INSTRUCTIONS FOR THE TASK
Count the lines below that contain the string "equals". Reply with the number alone.

*** Opening of INFORMATION SHOWN ***

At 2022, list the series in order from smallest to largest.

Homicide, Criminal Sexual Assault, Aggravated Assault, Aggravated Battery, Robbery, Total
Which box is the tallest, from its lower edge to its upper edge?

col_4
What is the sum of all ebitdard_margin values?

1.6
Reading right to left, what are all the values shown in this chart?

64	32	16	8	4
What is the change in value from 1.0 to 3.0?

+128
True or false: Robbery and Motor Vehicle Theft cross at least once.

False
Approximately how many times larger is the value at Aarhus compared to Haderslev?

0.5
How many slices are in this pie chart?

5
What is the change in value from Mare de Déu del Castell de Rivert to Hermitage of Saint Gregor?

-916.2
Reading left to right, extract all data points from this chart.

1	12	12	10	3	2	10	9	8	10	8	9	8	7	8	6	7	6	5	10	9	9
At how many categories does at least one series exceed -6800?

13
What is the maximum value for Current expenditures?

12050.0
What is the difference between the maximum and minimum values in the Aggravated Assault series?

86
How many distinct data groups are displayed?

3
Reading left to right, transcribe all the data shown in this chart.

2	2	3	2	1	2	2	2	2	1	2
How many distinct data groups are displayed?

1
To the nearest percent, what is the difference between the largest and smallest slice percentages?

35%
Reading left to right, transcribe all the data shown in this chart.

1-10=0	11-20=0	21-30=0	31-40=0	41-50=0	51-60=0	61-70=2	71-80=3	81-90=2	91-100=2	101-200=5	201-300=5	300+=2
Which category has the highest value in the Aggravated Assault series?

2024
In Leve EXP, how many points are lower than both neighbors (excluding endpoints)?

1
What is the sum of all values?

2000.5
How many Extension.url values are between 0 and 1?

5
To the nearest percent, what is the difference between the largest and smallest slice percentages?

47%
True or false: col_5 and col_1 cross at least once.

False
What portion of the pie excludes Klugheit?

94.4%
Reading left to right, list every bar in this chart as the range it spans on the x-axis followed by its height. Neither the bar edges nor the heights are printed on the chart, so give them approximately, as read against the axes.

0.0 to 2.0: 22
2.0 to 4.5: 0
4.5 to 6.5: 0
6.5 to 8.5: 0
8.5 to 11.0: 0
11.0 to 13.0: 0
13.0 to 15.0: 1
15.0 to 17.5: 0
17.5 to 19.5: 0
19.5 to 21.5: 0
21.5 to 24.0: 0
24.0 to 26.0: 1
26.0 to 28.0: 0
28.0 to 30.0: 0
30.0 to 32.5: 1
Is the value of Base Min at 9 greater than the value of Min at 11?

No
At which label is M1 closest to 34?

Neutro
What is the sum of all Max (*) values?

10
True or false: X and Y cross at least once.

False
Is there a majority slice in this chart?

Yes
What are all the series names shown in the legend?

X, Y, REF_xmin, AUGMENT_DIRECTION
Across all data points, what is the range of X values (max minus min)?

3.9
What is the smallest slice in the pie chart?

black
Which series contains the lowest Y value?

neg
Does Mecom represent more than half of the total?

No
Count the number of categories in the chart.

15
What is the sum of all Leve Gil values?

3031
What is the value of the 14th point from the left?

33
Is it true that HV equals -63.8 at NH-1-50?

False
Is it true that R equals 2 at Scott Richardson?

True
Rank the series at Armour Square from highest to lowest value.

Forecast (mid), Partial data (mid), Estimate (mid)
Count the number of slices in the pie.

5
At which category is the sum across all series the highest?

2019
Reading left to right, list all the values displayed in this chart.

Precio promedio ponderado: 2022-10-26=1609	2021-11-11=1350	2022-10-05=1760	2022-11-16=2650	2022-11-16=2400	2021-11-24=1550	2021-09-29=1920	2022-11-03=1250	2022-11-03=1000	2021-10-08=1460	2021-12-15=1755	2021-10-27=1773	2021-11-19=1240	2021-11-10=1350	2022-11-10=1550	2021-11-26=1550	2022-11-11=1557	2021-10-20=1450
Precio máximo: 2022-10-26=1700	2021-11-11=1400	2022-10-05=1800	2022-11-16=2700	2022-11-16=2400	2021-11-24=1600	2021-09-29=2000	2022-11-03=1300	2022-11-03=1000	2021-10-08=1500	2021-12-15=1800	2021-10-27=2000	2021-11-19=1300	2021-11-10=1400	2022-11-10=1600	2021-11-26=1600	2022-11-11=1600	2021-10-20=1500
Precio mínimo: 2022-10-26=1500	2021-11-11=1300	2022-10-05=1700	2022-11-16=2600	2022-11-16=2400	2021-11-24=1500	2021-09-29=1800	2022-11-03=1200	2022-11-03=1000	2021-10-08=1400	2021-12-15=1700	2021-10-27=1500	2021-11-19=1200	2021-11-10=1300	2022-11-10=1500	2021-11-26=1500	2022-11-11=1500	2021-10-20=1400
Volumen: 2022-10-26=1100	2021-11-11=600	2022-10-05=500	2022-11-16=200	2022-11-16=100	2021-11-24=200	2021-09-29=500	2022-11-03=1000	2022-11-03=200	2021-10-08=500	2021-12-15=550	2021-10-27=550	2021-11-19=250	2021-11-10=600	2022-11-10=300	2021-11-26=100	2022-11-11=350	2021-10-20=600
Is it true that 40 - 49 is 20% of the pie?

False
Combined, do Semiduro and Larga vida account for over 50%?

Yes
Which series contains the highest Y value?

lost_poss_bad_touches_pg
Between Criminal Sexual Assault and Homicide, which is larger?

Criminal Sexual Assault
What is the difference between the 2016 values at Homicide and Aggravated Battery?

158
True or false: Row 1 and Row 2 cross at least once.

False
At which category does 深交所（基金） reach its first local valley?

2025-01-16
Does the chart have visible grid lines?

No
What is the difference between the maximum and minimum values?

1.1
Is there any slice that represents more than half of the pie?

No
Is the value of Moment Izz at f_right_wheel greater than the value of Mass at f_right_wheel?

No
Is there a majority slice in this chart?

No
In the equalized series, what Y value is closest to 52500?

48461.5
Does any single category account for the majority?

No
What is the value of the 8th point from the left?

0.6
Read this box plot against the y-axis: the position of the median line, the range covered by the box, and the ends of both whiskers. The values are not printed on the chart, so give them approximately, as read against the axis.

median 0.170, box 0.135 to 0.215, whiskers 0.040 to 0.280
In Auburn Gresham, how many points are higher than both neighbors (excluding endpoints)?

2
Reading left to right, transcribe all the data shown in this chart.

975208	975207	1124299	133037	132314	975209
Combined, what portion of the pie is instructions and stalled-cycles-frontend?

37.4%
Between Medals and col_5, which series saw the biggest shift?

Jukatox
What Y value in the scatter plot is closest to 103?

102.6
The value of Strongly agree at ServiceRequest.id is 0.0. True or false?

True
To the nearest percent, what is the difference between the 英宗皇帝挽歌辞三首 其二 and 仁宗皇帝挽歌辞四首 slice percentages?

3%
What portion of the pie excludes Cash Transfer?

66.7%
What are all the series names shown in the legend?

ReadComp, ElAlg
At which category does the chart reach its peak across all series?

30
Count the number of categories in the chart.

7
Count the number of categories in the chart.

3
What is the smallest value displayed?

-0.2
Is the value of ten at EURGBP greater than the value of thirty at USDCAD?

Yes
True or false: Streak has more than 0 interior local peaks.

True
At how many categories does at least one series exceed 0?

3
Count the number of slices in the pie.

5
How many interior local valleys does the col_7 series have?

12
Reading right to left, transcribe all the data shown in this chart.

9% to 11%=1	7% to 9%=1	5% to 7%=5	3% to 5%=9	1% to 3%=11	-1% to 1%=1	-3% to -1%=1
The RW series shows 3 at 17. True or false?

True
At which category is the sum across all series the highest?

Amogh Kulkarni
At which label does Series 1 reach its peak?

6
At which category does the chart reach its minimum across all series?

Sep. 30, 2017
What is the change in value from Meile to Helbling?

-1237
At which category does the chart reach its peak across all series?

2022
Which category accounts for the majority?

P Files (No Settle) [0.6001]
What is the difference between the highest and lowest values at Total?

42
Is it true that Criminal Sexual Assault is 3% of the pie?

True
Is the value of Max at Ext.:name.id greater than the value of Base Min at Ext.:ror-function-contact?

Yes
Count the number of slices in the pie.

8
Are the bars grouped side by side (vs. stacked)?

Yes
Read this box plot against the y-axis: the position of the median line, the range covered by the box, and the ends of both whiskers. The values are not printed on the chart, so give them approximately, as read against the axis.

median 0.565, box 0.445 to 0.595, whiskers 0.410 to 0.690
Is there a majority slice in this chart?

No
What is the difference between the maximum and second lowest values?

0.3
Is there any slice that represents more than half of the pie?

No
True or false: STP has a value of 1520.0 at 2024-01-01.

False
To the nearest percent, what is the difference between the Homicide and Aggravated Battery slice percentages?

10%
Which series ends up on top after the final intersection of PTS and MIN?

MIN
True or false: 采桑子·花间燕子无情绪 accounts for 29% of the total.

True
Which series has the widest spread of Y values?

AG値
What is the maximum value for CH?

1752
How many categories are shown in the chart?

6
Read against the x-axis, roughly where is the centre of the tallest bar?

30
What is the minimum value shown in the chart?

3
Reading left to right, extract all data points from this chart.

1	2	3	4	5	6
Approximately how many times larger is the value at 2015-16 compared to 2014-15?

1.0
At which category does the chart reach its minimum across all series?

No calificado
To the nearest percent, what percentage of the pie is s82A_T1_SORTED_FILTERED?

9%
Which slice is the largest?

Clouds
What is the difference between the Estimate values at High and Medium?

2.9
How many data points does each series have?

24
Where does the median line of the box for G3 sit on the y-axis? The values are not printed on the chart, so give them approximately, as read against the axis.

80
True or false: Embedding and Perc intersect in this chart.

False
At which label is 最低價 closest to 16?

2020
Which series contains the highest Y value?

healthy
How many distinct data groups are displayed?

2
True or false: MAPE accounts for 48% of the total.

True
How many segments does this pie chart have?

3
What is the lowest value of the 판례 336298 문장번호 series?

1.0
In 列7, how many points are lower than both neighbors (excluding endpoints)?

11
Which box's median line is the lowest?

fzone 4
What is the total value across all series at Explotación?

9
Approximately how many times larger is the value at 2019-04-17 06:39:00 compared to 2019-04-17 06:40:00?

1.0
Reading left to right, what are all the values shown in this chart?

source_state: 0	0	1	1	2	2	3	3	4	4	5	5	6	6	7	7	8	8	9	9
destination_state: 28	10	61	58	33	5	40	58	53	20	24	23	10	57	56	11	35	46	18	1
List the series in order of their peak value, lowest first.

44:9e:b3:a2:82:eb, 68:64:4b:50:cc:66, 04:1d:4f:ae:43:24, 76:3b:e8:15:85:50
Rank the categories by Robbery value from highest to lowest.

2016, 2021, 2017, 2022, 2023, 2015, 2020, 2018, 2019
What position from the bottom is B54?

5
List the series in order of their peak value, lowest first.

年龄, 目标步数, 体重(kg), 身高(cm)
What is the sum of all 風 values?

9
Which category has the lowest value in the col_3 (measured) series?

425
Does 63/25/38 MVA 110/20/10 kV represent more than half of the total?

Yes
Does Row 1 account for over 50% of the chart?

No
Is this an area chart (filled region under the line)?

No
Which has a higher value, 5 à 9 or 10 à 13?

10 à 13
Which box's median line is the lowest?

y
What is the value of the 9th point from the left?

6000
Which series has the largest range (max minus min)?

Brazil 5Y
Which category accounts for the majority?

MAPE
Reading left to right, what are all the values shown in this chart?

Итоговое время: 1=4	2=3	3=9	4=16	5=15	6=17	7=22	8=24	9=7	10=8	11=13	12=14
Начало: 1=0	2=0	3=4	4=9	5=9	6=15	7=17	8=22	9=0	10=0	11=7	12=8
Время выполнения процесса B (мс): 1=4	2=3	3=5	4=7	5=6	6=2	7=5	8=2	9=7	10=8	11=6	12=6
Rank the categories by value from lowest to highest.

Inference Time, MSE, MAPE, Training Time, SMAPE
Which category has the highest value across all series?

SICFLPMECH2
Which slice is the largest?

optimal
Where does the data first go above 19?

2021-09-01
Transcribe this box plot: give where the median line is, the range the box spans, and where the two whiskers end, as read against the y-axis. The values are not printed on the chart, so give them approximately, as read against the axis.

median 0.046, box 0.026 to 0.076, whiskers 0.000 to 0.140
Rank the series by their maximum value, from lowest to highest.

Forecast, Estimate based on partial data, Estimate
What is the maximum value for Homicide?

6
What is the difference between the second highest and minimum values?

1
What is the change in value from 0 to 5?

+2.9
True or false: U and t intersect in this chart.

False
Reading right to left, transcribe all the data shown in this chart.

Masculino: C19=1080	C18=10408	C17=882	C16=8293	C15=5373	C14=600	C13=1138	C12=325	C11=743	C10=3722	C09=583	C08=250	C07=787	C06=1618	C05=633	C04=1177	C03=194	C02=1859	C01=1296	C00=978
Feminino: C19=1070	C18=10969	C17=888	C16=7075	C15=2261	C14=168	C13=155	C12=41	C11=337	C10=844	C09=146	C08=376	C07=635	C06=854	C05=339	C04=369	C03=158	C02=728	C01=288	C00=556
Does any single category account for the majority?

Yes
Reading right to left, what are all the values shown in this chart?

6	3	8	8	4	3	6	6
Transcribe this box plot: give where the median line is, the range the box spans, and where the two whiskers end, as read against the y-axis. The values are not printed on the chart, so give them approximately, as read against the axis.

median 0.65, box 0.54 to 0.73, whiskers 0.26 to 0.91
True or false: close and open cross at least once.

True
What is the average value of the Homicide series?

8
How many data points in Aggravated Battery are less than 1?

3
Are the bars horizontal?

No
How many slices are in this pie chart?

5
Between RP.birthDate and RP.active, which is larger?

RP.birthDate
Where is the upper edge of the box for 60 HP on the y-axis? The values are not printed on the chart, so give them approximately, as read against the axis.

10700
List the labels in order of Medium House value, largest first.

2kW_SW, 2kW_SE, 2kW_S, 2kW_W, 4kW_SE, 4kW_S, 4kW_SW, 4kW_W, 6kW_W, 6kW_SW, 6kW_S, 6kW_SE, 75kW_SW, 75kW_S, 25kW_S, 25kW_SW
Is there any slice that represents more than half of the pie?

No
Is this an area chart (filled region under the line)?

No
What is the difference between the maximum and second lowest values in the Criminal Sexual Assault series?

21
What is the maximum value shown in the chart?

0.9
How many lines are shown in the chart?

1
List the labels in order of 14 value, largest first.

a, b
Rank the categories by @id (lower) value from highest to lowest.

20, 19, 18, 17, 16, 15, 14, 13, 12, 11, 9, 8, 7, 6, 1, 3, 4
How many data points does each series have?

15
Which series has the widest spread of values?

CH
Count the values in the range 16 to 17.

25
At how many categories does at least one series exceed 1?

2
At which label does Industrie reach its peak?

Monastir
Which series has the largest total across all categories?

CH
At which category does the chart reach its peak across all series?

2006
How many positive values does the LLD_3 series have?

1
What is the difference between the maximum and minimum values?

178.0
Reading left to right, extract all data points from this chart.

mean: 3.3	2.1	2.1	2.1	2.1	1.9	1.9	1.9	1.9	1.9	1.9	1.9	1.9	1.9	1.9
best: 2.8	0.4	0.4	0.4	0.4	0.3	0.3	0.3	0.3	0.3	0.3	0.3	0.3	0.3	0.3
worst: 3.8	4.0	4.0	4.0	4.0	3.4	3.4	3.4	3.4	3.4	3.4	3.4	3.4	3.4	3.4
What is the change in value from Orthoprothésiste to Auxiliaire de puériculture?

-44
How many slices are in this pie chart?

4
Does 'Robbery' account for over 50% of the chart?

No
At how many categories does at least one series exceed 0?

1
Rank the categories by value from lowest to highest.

*** Close of INFORMATION SHOWN ***

COMPLETED TASK
2